PS 4-55 - Controls on soil respiration in high elevation alpine and aubalpine systems

Monday, August 7, 2017
Exhibit Hall, Oregon Convention Center
Sarah A. Schliemann and Emily Mullins, Earth and Atmospheric Science, Metropolitan State University of Denver, Denver, CO

As the climate warms, high elevation ecosystems will be exposed to novel conditions as the snow-free period extends further into the spring and fall. Alpine and sub-alpine systems rely on snowmelt for moisture through the summer months. With snowmelt beginning earlier, these systems will be exposed to dryer, warmer conditions for much of the summer. This ongoing project is focused on the influence of soil moisture, soil temperature, air temperature, and cover vegetation on soil respiration. In June of 2015, 12 sites were established in Rocky Mountain National Park, Colorado. Sites were distributed across 3 plots with distinct vegetation and soil regimes: 1) Conifer forest at the upper limit of the tree line 2) Tundra characterized by shallow soil and minimal vegetation consisting of herbs and lichens 3) Tundra characterized by organic-rich, deep soil and abundant vegetation consisting of grasses and sedges. Soil respiration, soil temperature, soil moisture, and air temperature were measured weekly throughout the snow-free period of 2015, 2016, and 2017 (expected).


Soil moisture and air temperature were negatively correlated with soil respiration across the three vegetation types. The interactions of soil moisture * air temperature and soil moisture * cover type were also significant.
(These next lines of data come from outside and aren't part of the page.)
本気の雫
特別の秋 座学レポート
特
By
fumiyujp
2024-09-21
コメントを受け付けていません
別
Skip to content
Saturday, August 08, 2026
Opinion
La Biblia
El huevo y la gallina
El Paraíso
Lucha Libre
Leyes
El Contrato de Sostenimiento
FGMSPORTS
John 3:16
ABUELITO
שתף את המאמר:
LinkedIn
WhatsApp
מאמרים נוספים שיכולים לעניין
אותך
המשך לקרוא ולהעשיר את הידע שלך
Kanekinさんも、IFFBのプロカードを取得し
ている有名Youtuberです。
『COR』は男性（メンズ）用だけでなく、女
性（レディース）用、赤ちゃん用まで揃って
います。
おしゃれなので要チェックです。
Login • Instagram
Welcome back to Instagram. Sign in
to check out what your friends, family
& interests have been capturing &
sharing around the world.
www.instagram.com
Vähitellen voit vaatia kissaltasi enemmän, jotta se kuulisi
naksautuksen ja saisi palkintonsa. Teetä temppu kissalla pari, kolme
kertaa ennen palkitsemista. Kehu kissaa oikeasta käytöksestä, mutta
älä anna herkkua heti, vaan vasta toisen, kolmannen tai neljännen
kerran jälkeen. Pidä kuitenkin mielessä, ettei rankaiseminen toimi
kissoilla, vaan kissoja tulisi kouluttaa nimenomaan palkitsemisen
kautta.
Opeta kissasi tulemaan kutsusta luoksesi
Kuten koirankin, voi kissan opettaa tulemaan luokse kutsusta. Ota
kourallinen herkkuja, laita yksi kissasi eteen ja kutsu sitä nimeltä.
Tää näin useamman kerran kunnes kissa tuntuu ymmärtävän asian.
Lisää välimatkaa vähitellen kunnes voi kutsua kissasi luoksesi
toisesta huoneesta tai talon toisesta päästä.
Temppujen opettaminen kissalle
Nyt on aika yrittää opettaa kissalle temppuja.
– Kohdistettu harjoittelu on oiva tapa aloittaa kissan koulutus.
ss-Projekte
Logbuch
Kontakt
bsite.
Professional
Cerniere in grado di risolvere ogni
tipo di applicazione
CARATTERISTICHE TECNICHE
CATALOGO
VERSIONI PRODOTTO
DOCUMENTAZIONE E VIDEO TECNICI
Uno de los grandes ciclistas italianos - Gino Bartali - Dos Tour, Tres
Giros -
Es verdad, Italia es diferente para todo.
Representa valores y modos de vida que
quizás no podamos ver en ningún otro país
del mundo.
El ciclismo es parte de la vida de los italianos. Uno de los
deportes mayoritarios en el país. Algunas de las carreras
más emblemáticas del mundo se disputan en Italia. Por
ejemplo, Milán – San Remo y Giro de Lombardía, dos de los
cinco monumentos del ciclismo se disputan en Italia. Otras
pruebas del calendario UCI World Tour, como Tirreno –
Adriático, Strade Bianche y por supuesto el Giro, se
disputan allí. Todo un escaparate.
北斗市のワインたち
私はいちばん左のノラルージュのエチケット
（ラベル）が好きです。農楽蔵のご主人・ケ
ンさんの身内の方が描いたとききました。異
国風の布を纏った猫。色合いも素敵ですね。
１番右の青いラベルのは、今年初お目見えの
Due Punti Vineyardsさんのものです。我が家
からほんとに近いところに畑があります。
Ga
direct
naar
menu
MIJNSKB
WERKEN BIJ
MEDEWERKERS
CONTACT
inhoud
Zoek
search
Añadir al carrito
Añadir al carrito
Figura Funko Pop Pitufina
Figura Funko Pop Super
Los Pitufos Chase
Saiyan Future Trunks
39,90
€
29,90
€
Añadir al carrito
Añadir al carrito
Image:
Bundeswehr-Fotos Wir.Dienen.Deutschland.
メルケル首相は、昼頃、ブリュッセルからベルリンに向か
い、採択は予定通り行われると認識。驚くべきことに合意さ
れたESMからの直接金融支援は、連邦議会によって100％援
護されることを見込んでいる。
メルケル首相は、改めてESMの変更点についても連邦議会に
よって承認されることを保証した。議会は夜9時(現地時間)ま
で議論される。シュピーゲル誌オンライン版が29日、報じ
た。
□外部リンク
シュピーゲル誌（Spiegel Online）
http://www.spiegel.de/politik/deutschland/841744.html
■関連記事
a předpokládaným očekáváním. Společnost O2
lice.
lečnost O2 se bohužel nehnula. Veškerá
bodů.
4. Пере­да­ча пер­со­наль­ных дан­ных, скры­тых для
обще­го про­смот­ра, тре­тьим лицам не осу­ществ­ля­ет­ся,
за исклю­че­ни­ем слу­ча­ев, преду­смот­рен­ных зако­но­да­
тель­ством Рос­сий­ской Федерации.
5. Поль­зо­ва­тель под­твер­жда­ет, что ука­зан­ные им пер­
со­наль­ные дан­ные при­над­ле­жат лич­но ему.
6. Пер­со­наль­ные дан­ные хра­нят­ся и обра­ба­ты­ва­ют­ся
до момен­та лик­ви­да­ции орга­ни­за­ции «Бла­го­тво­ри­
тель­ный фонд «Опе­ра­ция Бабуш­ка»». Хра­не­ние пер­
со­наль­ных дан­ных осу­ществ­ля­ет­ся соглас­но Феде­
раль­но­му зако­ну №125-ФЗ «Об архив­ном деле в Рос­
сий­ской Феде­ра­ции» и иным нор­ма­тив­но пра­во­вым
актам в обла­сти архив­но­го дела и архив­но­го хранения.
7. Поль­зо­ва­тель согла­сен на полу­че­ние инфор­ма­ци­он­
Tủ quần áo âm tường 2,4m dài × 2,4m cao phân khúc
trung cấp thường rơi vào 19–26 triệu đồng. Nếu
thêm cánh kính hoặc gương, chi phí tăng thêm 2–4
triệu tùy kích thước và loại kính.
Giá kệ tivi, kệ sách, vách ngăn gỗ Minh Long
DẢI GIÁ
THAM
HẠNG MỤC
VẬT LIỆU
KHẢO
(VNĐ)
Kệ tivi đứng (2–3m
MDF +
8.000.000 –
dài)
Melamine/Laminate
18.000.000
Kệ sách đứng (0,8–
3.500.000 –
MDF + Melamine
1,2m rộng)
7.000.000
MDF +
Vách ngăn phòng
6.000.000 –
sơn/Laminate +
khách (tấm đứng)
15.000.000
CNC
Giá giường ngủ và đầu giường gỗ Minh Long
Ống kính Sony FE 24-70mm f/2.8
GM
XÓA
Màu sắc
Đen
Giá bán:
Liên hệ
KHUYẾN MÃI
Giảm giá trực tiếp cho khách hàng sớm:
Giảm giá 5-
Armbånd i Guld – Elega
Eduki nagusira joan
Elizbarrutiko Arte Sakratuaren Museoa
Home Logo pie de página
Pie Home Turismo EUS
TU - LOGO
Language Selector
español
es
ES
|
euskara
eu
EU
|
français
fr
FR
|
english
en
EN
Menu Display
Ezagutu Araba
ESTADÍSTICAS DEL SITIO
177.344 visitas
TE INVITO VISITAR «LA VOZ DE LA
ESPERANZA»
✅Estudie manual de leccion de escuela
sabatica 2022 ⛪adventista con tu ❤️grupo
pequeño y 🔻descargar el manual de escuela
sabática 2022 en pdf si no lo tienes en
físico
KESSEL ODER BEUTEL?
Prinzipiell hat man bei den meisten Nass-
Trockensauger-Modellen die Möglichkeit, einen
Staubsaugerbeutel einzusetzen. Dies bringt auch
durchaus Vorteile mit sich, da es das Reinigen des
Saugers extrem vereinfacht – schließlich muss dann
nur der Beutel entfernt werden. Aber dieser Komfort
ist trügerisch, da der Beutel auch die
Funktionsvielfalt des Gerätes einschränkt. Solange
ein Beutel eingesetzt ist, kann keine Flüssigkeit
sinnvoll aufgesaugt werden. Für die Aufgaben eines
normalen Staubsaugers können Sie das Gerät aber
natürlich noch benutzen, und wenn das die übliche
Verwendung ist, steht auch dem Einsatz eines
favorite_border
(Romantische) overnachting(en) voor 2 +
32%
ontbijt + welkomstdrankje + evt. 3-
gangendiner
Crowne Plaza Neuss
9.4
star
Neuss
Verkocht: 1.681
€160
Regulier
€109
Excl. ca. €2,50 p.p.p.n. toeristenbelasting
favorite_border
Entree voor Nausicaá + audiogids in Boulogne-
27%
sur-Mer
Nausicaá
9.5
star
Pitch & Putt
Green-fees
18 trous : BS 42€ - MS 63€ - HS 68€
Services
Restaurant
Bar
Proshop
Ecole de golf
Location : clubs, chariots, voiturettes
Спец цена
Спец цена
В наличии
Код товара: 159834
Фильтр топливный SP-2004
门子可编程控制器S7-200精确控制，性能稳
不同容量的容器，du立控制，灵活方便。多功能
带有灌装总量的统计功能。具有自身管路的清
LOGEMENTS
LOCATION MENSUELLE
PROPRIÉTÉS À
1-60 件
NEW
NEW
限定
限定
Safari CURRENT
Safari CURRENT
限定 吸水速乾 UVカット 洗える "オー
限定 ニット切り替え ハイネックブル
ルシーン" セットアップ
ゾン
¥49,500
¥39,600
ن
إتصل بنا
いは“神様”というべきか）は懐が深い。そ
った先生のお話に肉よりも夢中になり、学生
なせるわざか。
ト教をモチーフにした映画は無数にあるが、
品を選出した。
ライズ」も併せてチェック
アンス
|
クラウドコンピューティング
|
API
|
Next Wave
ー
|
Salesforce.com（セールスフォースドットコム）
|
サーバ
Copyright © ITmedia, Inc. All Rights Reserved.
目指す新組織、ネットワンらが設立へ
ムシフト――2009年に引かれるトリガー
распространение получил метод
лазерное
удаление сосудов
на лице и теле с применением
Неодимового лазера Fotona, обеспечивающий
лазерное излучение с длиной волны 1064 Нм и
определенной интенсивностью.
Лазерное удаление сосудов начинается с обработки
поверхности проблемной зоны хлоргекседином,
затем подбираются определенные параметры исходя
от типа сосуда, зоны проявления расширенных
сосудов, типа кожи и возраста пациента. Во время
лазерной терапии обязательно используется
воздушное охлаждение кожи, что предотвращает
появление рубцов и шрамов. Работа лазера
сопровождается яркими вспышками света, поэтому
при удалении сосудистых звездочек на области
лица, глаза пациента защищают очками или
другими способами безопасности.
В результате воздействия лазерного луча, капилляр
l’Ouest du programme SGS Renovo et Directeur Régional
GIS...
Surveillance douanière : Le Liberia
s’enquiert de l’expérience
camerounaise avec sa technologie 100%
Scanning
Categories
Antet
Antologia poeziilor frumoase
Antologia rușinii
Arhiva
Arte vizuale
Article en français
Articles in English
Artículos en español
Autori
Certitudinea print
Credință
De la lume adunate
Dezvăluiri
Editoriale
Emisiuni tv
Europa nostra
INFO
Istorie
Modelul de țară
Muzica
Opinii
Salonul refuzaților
Respiration rates were significantly different in the three cover types and was highest in the forest (maximum 9.8 µmol/ m2/sec) and lower in the two tundra sites (maximum 4.9 µmol/ m2/sec). From these results, it appears that soil moisture and air temperature are both influencing soil respiration. In this system, these variables generally have an inverse relationship: when soil moisture is high (due to snowmelt in the spring), air temperature is low and when soil moisture is low (in late summer), air temperature is high. If soil moisture and air temperature both influence the respiration rate, the inverse relationship between soil moisture and air temperature could explain the negative correlation between these variables and soil respiration. Future work will focus on soil chemistry to determine the role (if any), soil nutrient availability and pH have on soil respiration in these high elevation systems.